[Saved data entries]
________________
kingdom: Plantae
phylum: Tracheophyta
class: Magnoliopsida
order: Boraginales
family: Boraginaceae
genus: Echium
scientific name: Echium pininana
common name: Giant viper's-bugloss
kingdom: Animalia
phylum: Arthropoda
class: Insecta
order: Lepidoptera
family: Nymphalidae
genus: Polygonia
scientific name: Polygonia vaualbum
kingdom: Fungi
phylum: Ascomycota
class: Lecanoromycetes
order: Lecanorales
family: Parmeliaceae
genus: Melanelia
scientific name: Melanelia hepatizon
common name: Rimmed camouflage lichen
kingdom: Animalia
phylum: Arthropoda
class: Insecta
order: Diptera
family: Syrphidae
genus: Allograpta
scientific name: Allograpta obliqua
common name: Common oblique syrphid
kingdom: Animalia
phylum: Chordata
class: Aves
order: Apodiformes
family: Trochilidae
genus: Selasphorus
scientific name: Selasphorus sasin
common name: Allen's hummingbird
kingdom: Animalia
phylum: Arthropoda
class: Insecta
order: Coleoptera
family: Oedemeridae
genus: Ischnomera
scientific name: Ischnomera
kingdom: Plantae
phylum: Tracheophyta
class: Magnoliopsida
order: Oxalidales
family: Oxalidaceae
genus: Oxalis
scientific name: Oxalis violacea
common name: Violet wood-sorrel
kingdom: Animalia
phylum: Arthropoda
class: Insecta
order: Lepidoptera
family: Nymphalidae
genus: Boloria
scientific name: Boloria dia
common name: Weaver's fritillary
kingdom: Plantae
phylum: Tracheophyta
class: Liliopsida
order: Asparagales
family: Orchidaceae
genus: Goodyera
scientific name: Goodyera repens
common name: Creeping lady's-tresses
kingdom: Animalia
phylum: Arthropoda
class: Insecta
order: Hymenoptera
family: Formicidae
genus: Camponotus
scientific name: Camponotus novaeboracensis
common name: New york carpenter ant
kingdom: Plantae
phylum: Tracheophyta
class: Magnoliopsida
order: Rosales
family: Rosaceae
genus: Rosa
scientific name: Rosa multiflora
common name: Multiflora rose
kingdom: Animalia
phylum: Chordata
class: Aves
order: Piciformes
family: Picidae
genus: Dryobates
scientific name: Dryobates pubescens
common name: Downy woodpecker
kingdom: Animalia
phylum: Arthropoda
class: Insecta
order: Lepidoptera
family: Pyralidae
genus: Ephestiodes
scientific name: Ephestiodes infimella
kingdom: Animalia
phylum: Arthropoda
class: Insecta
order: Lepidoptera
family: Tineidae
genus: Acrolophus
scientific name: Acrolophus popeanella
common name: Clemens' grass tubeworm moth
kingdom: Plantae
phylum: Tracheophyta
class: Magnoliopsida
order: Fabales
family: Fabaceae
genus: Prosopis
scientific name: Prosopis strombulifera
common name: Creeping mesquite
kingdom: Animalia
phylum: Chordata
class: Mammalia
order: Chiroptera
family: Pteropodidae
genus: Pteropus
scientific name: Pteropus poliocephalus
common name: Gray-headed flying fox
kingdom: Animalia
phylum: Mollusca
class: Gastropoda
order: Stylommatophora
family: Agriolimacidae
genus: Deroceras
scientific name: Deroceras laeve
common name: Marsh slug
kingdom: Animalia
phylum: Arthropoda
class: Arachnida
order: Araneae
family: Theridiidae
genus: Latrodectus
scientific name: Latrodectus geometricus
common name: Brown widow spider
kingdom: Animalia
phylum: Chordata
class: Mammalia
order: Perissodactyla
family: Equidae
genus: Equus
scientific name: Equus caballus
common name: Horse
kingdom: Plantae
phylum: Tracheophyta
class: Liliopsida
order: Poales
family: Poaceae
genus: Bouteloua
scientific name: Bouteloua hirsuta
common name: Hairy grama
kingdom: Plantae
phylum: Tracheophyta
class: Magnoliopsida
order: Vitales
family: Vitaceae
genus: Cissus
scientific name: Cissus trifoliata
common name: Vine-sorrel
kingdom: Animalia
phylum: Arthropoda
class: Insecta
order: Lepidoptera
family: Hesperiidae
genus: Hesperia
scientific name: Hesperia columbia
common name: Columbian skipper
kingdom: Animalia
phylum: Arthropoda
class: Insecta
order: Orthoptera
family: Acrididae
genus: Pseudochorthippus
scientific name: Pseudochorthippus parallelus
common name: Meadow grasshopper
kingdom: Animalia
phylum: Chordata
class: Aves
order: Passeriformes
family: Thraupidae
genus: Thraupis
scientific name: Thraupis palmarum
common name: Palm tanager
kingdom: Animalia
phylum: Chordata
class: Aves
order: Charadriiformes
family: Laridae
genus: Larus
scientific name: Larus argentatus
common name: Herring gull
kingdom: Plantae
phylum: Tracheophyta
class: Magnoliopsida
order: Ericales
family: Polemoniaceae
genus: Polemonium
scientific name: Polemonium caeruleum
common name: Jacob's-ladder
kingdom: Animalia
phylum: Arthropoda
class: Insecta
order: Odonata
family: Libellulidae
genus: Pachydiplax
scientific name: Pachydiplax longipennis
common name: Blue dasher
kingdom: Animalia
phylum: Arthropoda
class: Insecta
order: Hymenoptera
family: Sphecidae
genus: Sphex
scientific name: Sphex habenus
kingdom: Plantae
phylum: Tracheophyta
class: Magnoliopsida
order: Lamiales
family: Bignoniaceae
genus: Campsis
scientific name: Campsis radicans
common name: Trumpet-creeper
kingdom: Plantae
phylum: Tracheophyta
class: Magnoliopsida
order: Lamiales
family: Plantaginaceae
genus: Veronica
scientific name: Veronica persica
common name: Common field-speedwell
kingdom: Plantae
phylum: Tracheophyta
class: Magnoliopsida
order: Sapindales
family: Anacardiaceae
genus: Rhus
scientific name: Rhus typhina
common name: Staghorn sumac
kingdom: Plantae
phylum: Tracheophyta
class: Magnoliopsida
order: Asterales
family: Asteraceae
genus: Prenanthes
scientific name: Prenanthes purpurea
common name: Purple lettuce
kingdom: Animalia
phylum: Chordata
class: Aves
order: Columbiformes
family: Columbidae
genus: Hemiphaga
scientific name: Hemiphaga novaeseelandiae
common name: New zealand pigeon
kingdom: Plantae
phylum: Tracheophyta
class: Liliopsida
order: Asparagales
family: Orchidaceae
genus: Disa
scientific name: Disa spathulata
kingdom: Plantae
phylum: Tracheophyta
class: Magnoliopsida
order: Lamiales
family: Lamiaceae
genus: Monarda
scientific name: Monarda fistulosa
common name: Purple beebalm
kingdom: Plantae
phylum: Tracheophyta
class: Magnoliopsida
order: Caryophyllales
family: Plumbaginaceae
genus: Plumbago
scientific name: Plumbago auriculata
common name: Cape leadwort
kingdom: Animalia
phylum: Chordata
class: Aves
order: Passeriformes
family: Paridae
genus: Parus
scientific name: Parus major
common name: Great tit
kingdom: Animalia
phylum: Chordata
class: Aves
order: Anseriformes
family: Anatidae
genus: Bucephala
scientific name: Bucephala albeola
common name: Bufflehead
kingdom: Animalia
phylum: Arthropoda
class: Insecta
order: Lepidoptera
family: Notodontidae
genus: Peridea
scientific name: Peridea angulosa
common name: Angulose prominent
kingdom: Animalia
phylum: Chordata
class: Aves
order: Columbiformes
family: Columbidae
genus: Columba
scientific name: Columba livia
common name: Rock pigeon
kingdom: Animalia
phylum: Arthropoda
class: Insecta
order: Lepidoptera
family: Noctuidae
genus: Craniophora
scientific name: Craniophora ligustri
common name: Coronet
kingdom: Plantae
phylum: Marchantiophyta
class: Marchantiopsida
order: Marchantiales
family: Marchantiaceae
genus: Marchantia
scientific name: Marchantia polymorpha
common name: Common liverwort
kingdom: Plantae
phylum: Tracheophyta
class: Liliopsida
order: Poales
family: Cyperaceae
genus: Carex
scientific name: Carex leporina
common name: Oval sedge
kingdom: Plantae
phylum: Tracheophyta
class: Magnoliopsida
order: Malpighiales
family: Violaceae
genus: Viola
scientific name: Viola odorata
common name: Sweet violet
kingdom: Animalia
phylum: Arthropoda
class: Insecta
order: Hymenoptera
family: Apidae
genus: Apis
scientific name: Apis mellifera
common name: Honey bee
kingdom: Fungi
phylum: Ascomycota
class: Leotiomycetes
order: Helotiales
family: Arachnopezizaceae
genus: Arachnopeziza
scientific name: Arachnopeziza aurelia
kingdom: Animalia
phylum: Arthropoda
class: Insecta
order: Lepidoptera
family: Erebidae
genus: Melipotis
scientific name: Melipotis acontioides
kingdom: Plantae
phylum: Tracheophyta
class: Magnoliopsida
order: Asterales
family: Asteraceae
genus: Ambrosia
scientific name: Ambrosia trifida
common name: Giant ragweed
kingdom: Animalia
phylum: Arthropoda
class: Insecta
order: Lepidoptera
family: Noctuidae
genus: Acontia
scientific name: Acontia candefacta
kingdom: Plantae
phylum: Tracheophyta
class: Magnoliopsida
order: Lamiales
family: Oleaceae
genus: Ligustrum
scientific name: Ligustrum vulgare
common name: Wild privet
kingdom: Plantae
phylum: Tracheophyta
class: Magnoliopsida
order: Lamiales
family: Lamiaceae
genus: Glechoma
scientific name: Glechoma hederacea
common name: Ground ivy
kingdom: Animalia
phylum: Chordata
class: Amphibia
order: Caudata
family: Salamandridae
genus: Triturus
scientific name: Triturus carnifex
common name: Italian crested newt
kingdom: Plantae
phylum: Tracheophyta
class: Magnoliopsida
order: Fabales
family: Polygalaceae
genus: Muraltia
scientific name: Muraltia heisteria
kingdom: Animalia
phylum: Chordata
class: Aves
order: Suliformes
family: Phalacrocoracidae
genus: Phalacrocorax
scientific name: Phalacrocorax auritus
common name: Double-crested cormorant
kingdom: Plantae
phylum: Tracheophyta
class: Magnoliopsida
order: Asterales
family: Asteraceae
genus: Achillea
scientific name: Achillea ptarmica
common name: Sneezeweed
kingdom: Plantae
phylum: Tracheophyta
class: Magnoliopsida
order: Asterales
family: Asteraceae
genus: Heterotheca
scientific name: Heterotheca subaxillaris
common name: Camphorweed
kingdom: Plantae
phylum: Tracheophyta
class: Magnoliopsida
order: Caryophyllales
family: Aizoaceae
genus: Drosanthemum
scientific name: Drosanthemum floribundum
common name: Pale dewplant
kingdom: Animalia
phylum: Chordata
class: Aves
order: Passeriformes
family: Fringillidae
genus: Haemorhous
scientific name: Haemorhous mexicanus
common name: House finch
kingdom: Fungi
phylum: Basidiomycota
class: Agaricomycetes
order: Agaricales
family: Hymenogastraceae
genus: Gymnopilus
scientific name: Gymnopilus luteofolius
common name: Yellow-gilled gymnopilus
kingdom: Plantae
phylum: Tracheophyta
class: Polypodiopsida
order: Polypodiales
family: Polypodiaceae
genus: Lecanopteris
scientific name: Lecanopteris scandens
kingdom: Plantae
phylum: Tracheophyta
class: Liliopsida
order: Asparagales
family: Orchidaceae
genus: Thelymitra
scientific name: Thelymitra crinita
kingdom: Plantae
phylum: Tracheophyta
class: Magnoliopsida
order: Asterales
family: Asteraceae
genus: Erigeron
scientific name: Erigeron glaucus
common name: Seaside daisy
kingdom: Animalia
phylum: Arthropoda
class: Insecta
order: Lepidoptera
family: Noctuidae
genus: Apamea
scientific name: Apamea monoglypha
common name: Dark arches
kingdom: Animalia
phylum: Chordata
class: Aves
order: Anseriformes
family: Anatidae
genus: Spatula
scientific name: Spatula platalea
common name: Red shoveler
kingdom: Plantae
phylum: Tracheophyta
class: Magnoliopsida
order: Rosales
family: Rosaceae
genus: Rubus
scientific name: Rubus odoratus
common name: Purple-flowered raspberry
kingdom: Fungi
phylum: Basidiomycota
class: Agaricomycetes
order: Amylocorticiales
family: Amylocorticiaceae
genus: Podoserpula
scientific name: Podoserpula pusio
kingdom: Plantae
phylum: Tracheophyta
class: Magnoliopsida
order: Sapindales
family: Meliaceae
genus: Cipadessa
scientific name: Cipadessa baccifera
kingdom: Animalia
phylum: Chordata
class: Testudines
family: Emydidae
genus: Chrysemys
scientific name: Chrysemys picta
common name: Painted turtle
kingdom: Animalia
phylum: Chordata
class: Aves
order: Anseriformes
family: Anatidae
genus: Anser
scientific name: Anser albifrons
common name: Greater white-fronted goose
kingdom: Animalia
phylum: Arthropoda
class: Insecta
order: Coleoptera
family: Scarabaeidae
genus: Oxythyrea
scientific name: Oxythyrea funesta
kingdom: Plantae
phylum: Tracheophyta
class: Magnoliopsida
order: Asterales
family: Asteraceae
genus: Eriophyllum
________________
(WORK INSTRUCTIONS): Format the items in the stretch from the line containing "scientific name: Dryobates pubescens" through the line containing "family: Tineidae" as a two-column CSV with the columns field and value. Give one row per item, with its text under field and its answer under value, each in a quoted field with any line breaks turned into spaces.

(WRITTEN ANSWER):
field,value
"scientific name:","Dryobates pubescens"
"common name:","Downy woodpecker"
"kingdom:","Animalia"
"phylum:","Arthropoda"
"class:","Insecta"
"order:","Lepidoptera"
"family:","Pyralidae"
"genus:","Ephestiodes"
"scientific name:","Ephestiodes infimella"
"kingdom:","Animalia"
"phylum:","Arthropoda"
"class:","Insecta"
"order:","Lepidoptera"
"family:","Tineidae"